Matrimonio rato y consumado

Se llama matrimonio sólo rato al matrimonio válido entre bautizados que no ha sido consumado; y rato y consumado, cuando los cónyuges han realizado de modo humano el acto conyugal apto de por sí para engendrar la prole, al que el matrimonio se ordena por su misma naturaleza y mediante el cual los cónyuges se hacen una sola carne, lo que refleja la unión de Cristo con la Iglesia en la encarnación.

Una vez celebrado el matrimonio, si los cónyuges han cohabitado se presume la consumación, mientras no se pruebe lo contrario.

Aunque el consentimiento es de por sí eficaz para la constitución del matrimonio, la consumación que sigue a la celebración válida completa la significación sacramental del matrimonio entre bautizados, y tiene implicaciones jurídicas.

El matrimonio rato y consumado no puede ser disuelto por ningún poder humano, ni por ninguna causa fuera de la muerte.

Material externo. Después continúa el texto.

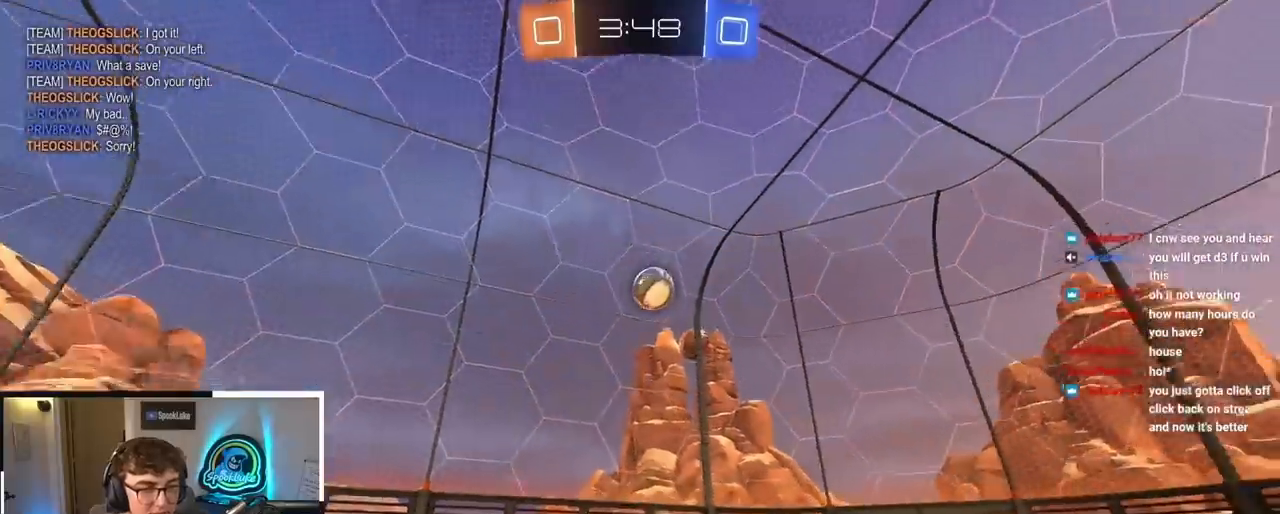
{"buttons": ["TRIANGLE"], "left_stick": "up", "right_stick": "center", "events": [[150, "left_stick", "up-left"], [433, "TRIANGLE", "down"], [433, "left_stick", "up"]]}
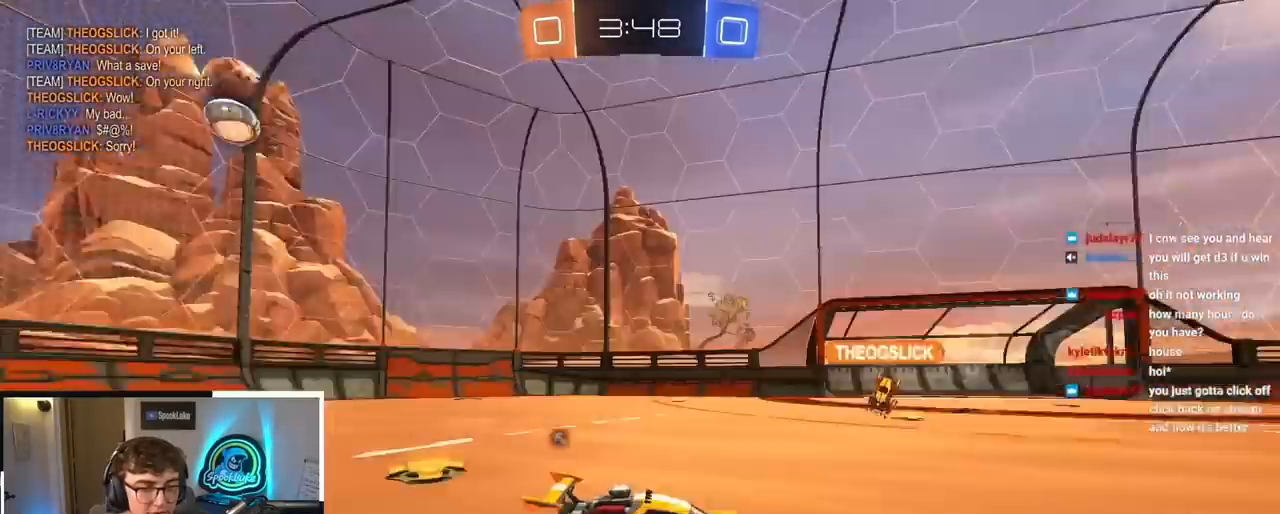
{"buttons": ["TRIANGLE"], "left_stick": "up", "right_stick": "center", "events": [[50, "TRIANGLE", "up"], [150, "left_stick", "up-left"], [400, "TRIANGLE", "down"], [467, "left_stick", "up"]]}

En cambio, excepcionalmente, por un acto de la potestad vicaria del Papa, cabe la disolución del matrimonio rato y no consumado entre bautizados, o entre una parte bautizada y otra no bautizada, a petición de ambas partes o de una de ellas aunque la otra se oponga. Para que pueda haber disolución, debe darse justa causa y efectiva no consumación; la disolución es una gracia que concede el Romano Pontífice mediante la llamada dispensa super rato, después de un procedimiento regulado por la ley, que ahora corresponde a la Rota Romana.

Fuentes: CIC cc. 1061 §1-2, 1141-1142, 1697-1706; PCITL, Respuesta sobre el can. 1681 (2-III-2005); Motu proprio “Quaerit Semper” (30-VIII-2011)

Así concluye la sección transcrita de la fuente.